"Abby Allen has no problem with her neighbours peering over her luxuriant hedges to see what she is up to on her farm.
For years she has been carrying out ad hoc experiments with wildlife and farming techniques; in her lush Devon fields native cattle graze alongside 400-year-old hedgerows, with birds and butterflies enjoying the species-rich pasture.
Under the environmental land management scheme (ELMS), introduced by the government in 2021, those experiments were finally being funded. “We have a neighbour who has always been more of an intensive farmer,” she says, but he is now considering leaving fields unploughed to help the soil. “It genuinely is having such a huge impact in changing people’s mindsets who traditionally would never have thought about farming in this way.”
The new nature payments scheme followed the UK’s exit from the EU, when the government decided to scrap the common agricultural payments scheme, which gave a flat subsidy dependent on the number of acres a farmer managed. In its place came ELMS, which pays farmers for things such as planting hedges, sowing wildflowers for birds to feed on and leaving corners of their land wild for nature.
But these schemes are now at threat of defunding, as the Labour government has refused to commit to the £2.4bn a year spending pot put in place by the previous Conservative government. With spending tight and the chancellor, Rachel Reeves, cutting back on infrastructure and hinting at tax rises, a cut to the ELMS scheme may be on her list.

[Dataset entries]
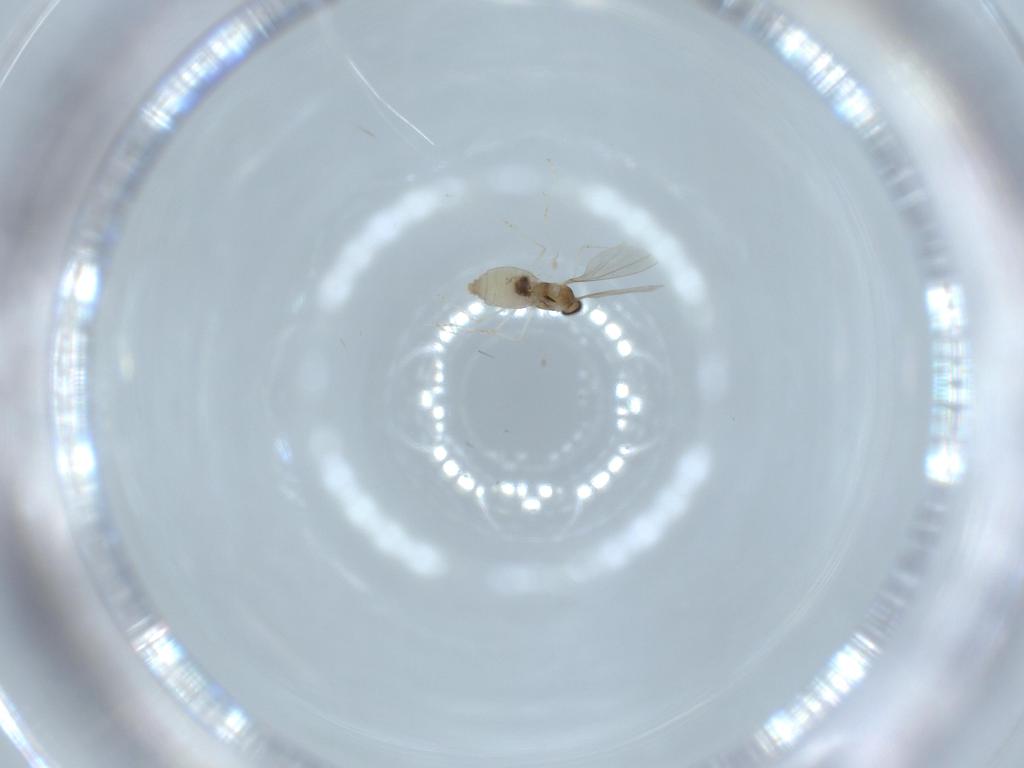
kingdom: Animalia
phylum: Arthropoda
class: Insecta
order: Diptera
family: Cecidomyiidae
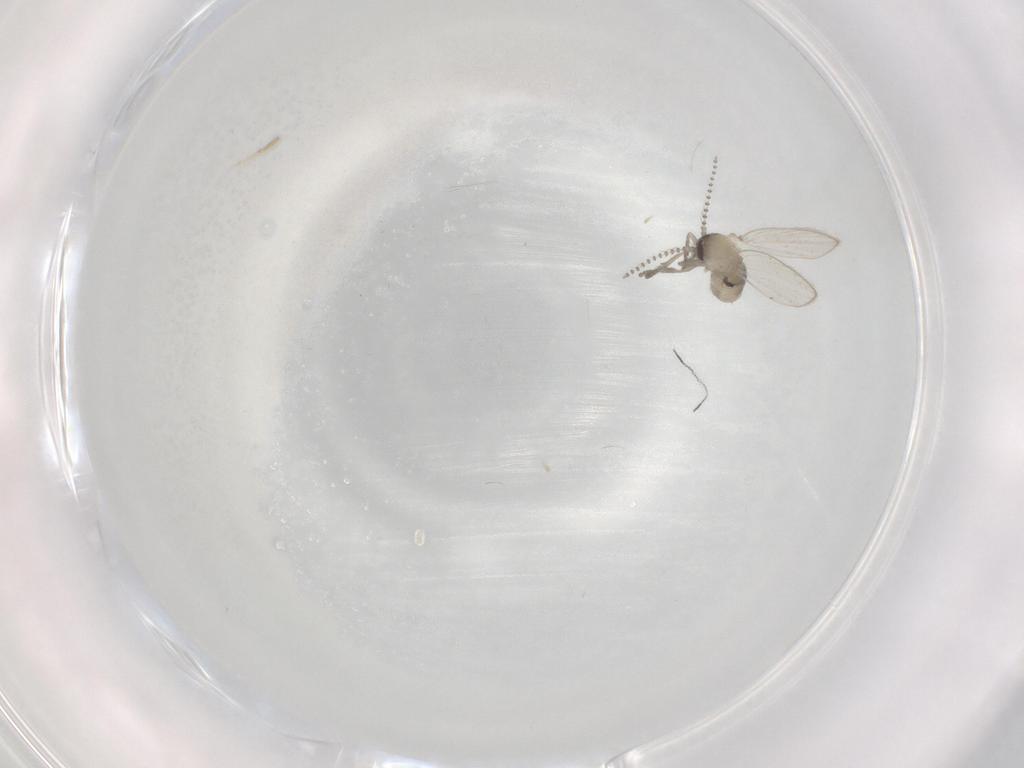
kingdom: Animalia
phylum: Arthropoda
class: Insecta
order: Diptera
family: Psychodidae
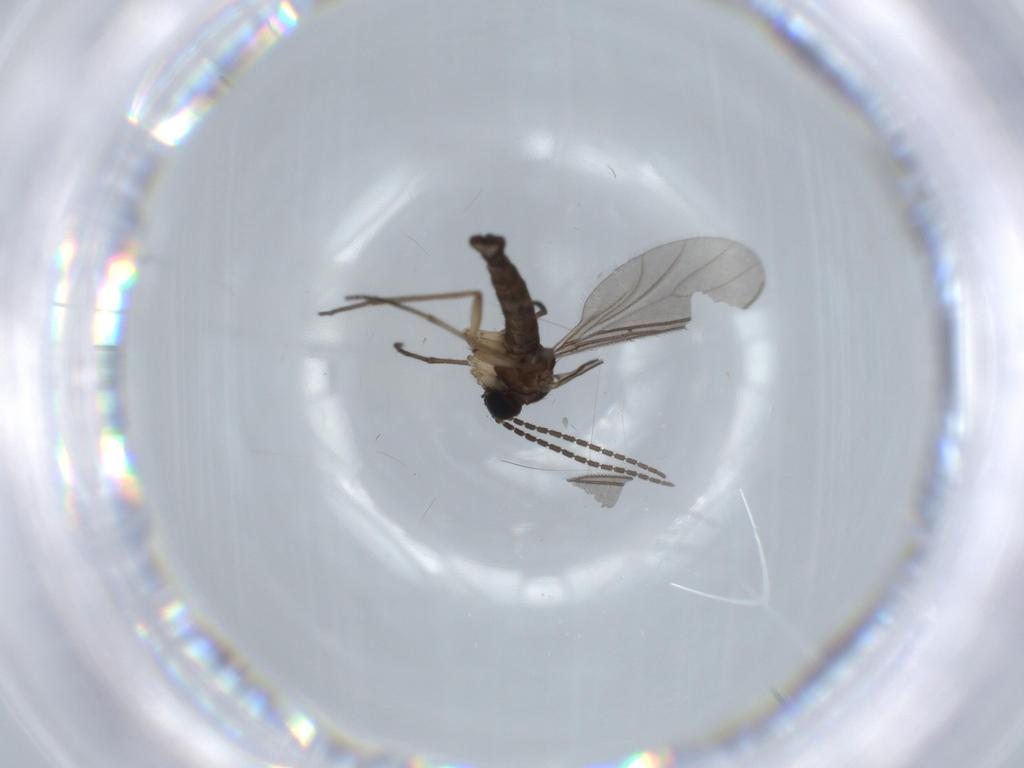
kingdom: Animalia
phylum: Arthropoda
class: Insecta
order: Diptera
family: Sciaridae
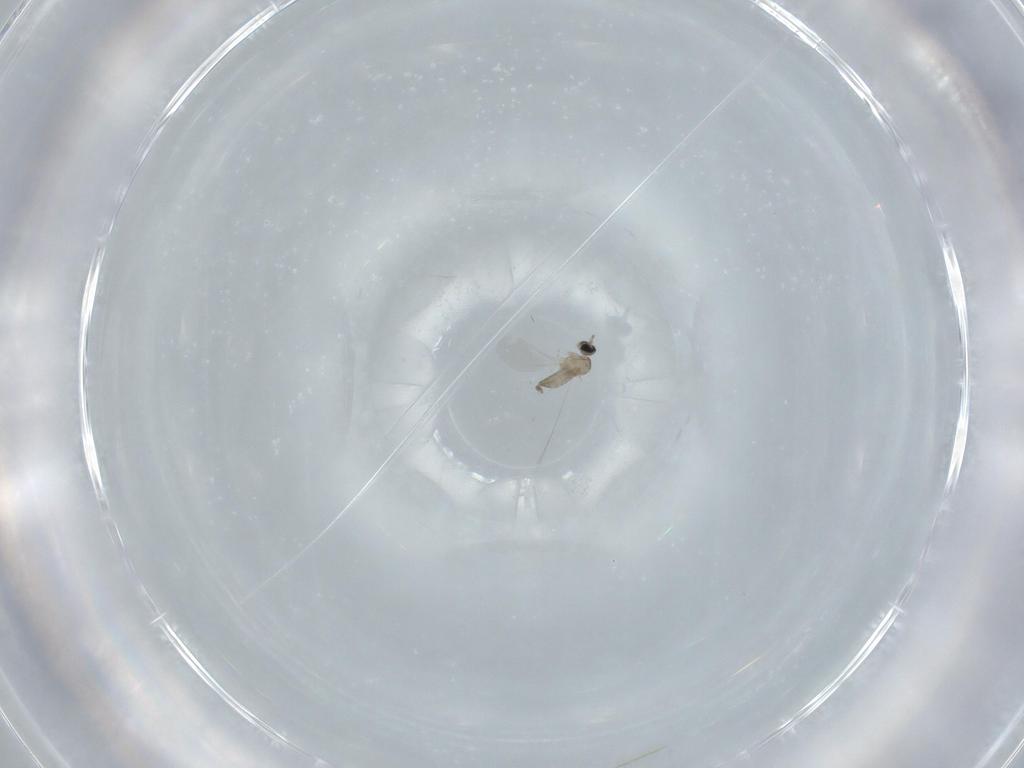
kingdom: Animalia
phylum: Arthropoda
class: Insecta
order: Diptera
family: Cecidomyiidae
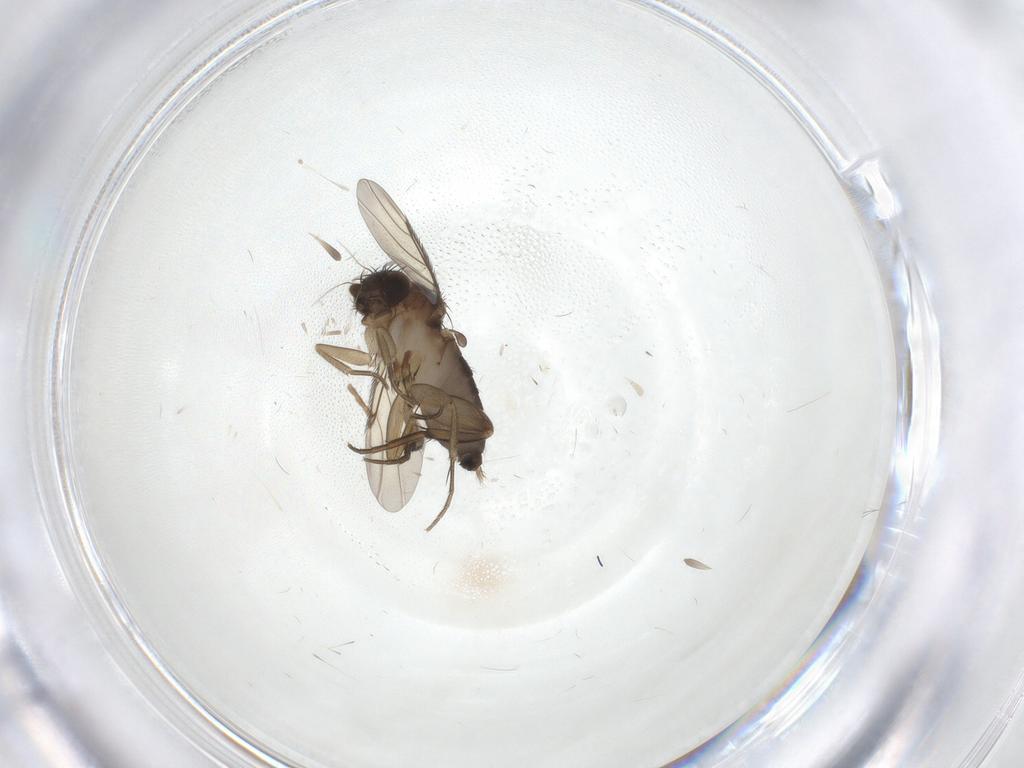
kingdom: Animalia
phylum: Arthropoda
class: Insecta
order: Diptera
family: Phoridae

-- Tasks to perform --
1. Would you reproduce the farm subsidy passage from "Under the environmental" to "wild for nature."?
2. Can you condense the paragraph of the farm subsidy passage that begins "The new nature payments scheme followed" into a short bulleted list that keeps its main facts?

-- Responses by task --
1.
Under the environmental land management scheme (ELMS), introduced by the government in 2021, those experiments were finally being funded. “We have a neighbour who has always been more of an intensive farmer,” she says, but he is now considering leaving fields unploughed to help the soil. “It genuinely is having such a huge impact in changing people’s mindsets who traditionally would never have thought about farming in this way.”
The new nature payments scheme followed the UK’s exit from the EU, when the government decided to scrap the common agricultural payments scheme, which gave a flat subsidy dependent on the number of acres a farmer managed. In its place came ELMS, which pays farmers for things such as planting hedges, sowing wildflowers for birds to feed on and leaving corners of their land wild for nature.

2.
- After the UK left the EU, the government scrapped the common agricultural payments scheme.
- That scheme gave farmers a flat subsidy based on the number of acres they managed.
- ELMS replaced it. It pays farmers for work such as planting hedges, sowing wildflowers for birds to feed on, and leaving corners of their land wild for nature.